EXERCISE AIM: After locating the line that holds "desk lamp: none", output it and all following lines word for word, stopping only at the end of the data.

Stored data:
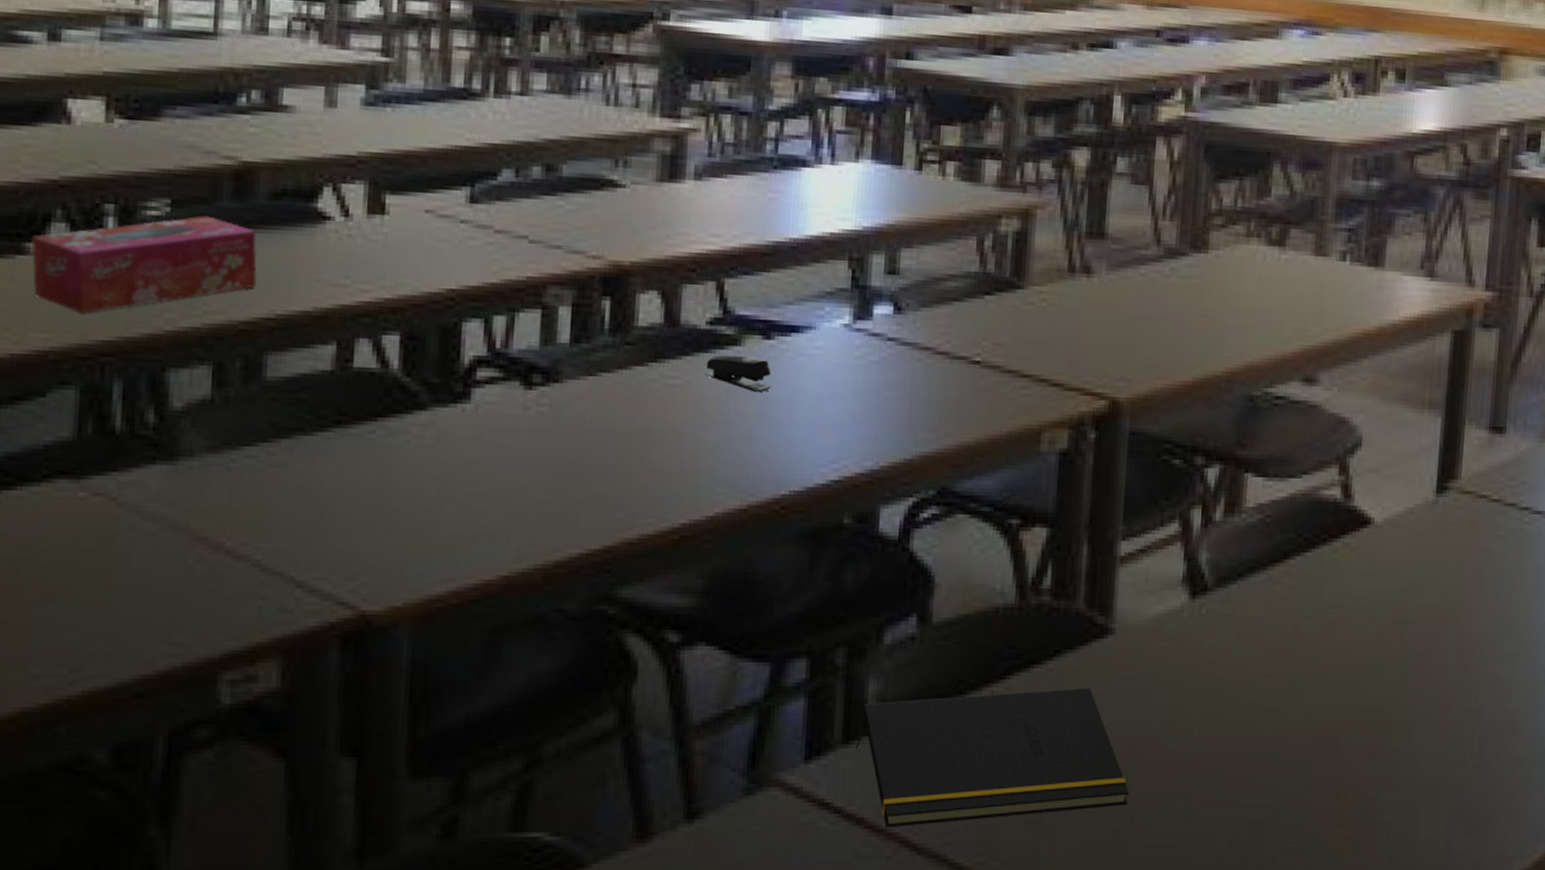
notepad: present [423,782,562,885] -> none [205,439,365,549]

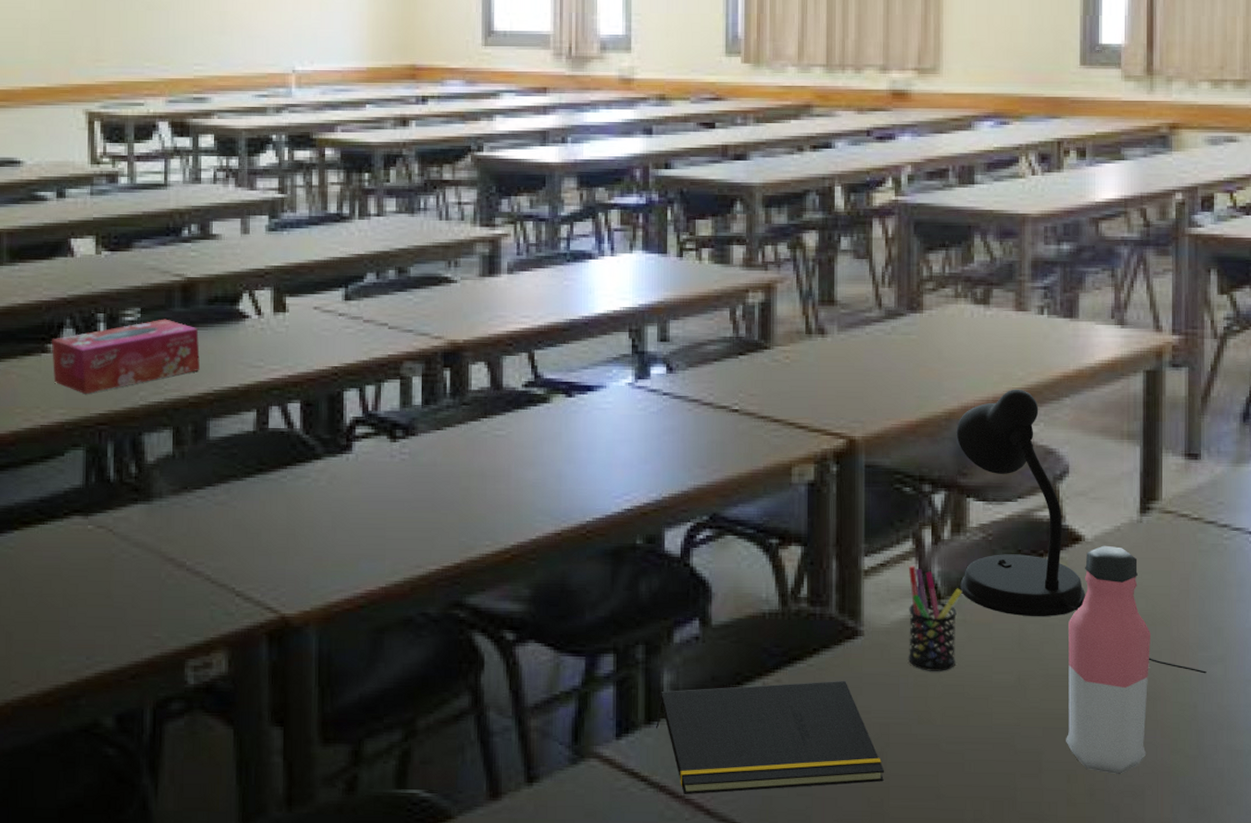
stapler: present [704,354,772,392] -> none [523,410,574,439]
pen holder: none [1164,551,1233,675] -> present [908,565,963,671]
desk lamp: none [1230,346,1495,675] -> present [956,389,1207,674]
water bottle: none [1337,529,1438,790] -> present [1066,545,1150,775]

RESPONSE BELOW:
desk lamp: none [1230,346,1495,675] -> present [956,389,1207,674]
water bottle: none [1337,529,1438,790] -> present [1066,545,1150,775]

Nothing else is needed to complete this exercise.